Allez-vous avoir droit à l’intéressement et à la participation ?
La participation est obligatoire dans les entreprises de plus de cinquante salariés. - © hobo_018

Le gouvernement d’Edouard Philipe prépare une réforme de ces dispositifs, pour accroître le nombre de salariés éligibles.

Les négociations sur la réforme de l’intéressement et la participation ont commencé mercredi 6 décembre. Le ministre de l’Economie et des finances, Bruno Le Maire, et son homologue en charge du Travail, Muriel Pénicaud, ont réuni les représentants des syndicats et des organisations patronales pour lancer des concertations sur le sujet.

Le gouvernement d’Edouard Philippe poursuit l’objectif de « faire bénéficier au plus grand nombre de salariés d’un mécanisme de partage de la valeur, sous forme de participation, d’intéressement ou d’un autre dispositif d’épargne salariale », précise le communiqué des deux ministres.

Il veut « soutenir l’actionnariat salarié et moderniser les dispositifs de transmission des entreprises aux salariés ». Il souhaite enfin « simplifier les dispositifs et améliorer la transparence de l’information en matière d’épargne salariale ».

« Les ministres ont annoncé la poursuite de la réflexion avec les partenaires sociaux dans le cadre du conseil d’orientation de la participation, de l’intéressement, de l’épargne salariale et de l’actionnariat salarié (COPIESAS) qui se réunira dès janvier », selon le communiqué.

Le projet de loi pour la croissance et la transformation des entreprises, qui doit être débattu à compter du printemps 2018 au Parlement, contiendra des éléments de réforme.

La participation, obligatoire au-delà de cinquante salariés

Actuellement, la participation, définie comme la redistribution d’une partie des bénéfices aux salariés, n’est obligatoire que dans les « entreprises employant habituellement au moins cinquante » personnes « pendant douze mois, consécutifs ou non, au cours des trois derniers exercices » (article L. 3322-2 du Code du travail).

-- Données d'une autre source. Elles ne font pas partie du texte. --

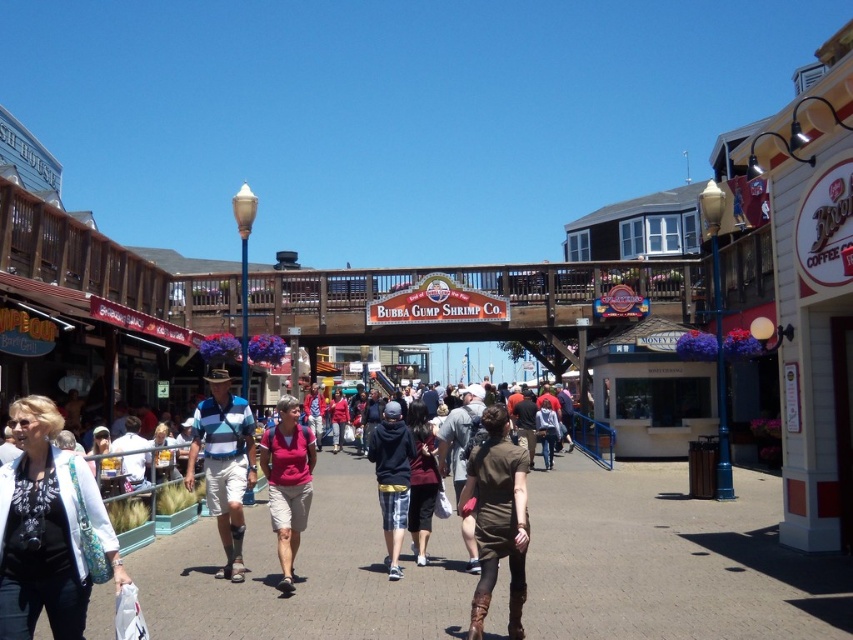
You are a photographer standing at the end of the boardwalk, aiming to capture a shot of the white fabric jacket at lower left and the dark blue hoodie at center. If you want to ensure both subjects are in focus, which jacket should you prioritize positioning closer to the camera?

The white fabric jacket at lower left might be wider than the dark blue hoodie at center, so positioning the wider jacket closer to the camera would help ensure both are in focus.

In the scene shown: You are a photographer standing on the boardwalk and want to capture both the white fabric jacket at lower left and the dark blue hoodie at center in the same frame. Which jacket is closer to you?

The white fabric jacket at lower left is closer to you since it is in front of the dark blue hoodie at center.

You are a photographer standing on the boardwalk and want to capture both the white fabric jacket at lower left and the dark blue hoodie at center in a single shot. Which jacket is positioned lower in the frame?

The white fabric jacket at lower left is positioned lower in the frame than the dark blue hoodie at center.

L’intéressement, destiné à « associer collectivement les salariés aux résultats ou aux performances de l’entreprise », est quant à lui « facultatif » (article L. 3312-1 du Code du travail).

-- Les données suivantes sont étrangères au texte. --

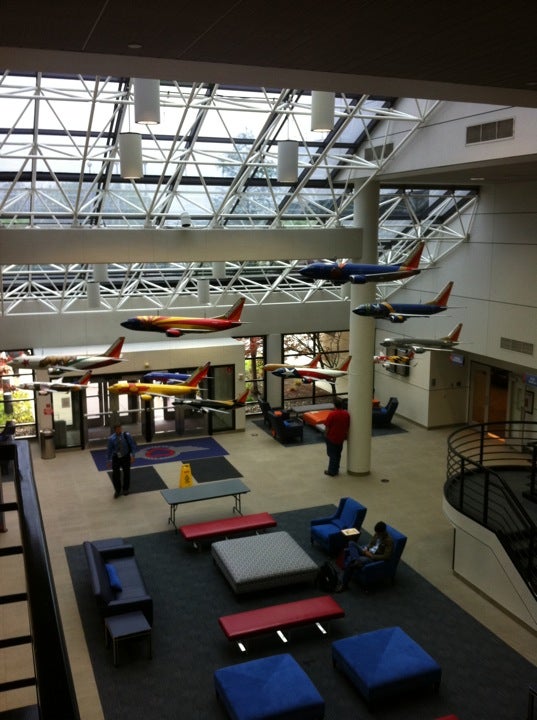
The image size is (537, 720). I want to click on bench, so click(278, 615), click(211, 530), click(290, 680), click(359, 652).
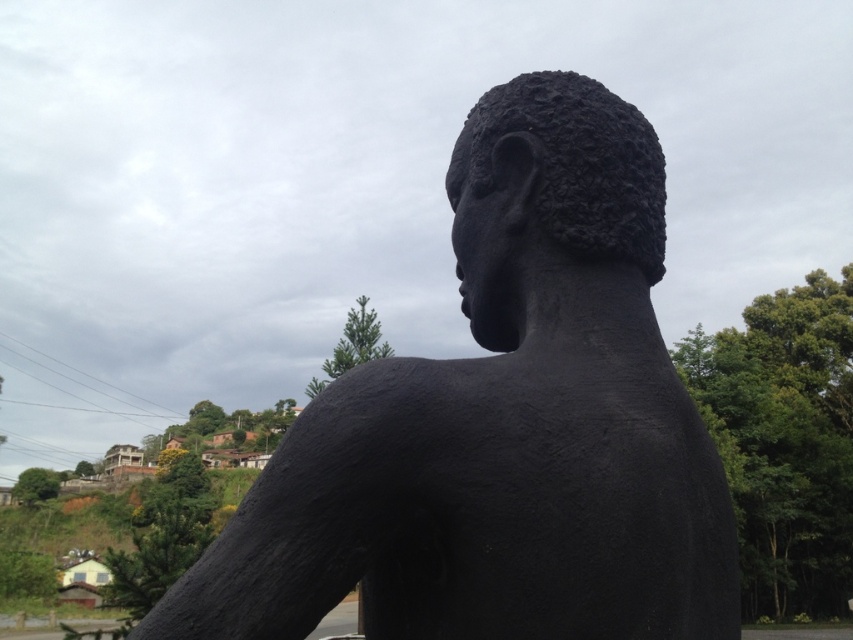
The width and height of the screenshot is (853, 640). Describe the element at coordinates (502, 426) in the screenshot. I see `black matte bust at center` at that location.

Does point (489, 285) come behind point (529, 100)?

Yes, it is behind point (529, 100).

Describe the element at coordinates (502, 426) in the screenshot. I see `black matte bust at center` at that location.

This screenshot has width=853, height=640. What are the coordinates of `black matte bust at center` in the screenshot? It's located at (502, 426).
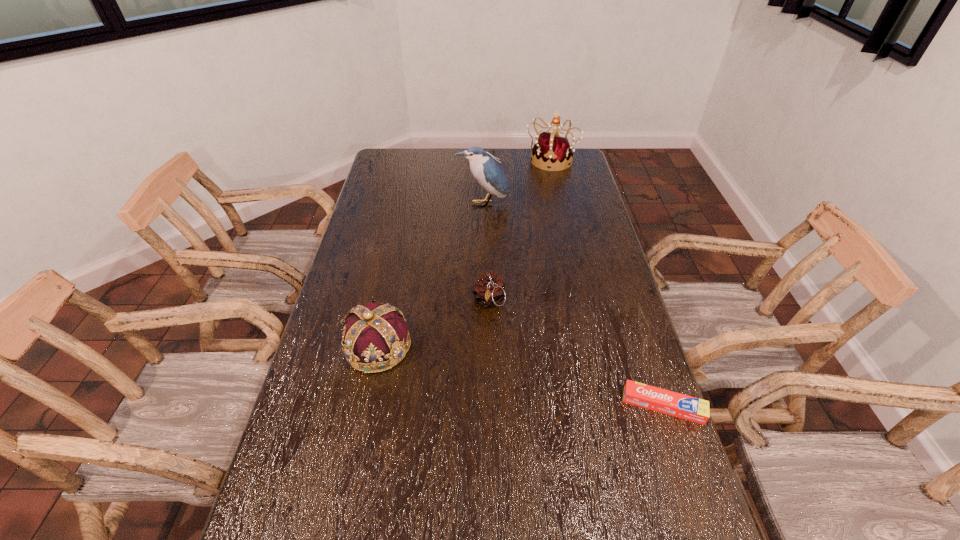
The height and width of the screenshot is (540, 960). In order to click on vacant region located with a leaf charm attached to the pinecone in this screenshot , I will do `click(489, 405)`.

At what (x,y) coordinates should I click in order to perform the action: click on free location located with a leaf charm attached to the pinecone. Please return your answer as a coordinate pair (x, y). Looking at the image, I should click on (489, 346).

In order to click on blank space located 0.050m with a leaf charm attached to the pinecone in this screenshot , I will do `click(489, 329)`.

The image size is (960, 540). Identify the location of vacant space positioned 0.290m on the front-facing side of the tiara. (534, 208).

Where is `free space located 0.310m on the front-facing side of the tiara`? This screenshot has width=960, height=540. free space located 0.310m on the front-facing side of the tiara is located at coordinates (533, 211).

You are a GUI agent. You are given a task and a screenshot of the screen. Output one action in this format:
    pyautogui.click(x=<x>, y=<y>)
    Task: Click on the free space located 0.360m on the front-facing side of the tiara
    This screenshot has height=540, width=960.
    Given the screenshot: What is the action you would take?
    pyautogui.click(x=531, y=218)

Locate an element on the screen. The height and width of the screenshot is (540, 960). vacant region located at the tip of the fourth nearest object's beak is located at coordinates (488, 239).

At what (x,y) coordinates should I click in order to perform the action: click on free spot located at the tip of the fourth nearest object's beak. Please return your answer as a coordinate pair (x, y). Looking at the image, I should click on (489, 246).

This screenshot has width=960, height=540. I want to click on vacant space situated 0.240m at the tip of the fourth nearest object's beak, so click(x=489, y=249).

Find the location of a particular element. The width and height of the screenshot is (960, 540). object that is at the far edge is located at coordinates (552, 150).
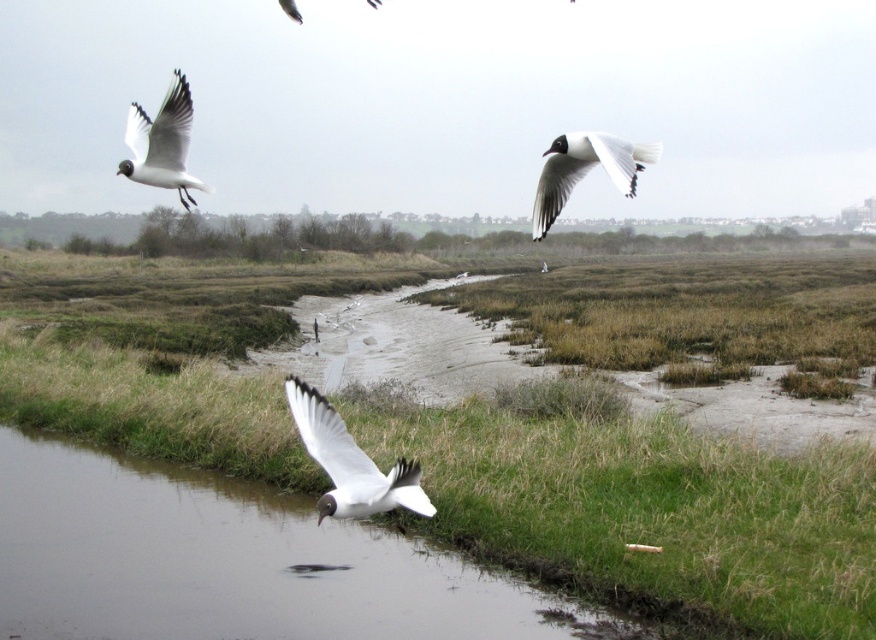
You are a photographer trying to capture the clear water at lower center and the white matte bird at upper right in the same frame. Based on their sizes in the image, which object appears smaller?

The clear water at lower center appears smaller because it has a lesser width compared to the white matte bird at upper right.

You are standing at the edge of the wetland and observe the green grass at lower center and the white matte bird at center. Which object is positioned higher in the scene?

The green grass at lower center is positioned above the white matte bird at center, so the grass is higher in the scene.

« En 2015, 54,9 % des salariés du secteur marchand non agricole, soit 8,6 millions » de personnes, « ont eu accès à au moins un dispositif de participation, d’intéressement ou d’épargne salariale », a évalué la Direction de l’animation de la recherche et des statistiques (Dares) dans une étude publiée en août dernier.

Par rapport à l’année précédente, « l’ensemble de ces compléments de rémunération a continué de progresser (+4,8 %) pour atteindre 2 422 € en moyenne par salarié bénéficiaire », explique cette administration du ministère du Travail.

Une couverture rare en deçà de dix salariés

Mais si dans les entreprises de plus de dix salariés, la part de personnes bénéficiaires d’au moins l’un des dispositifs s’élève à 65,2 %, elle s’affiche seulement à 12,5 % dans les structures de taille inférieure.

L’un des enjeux de la réforme est précisément d’améliorer la couverture dans les entreprises les plus petites.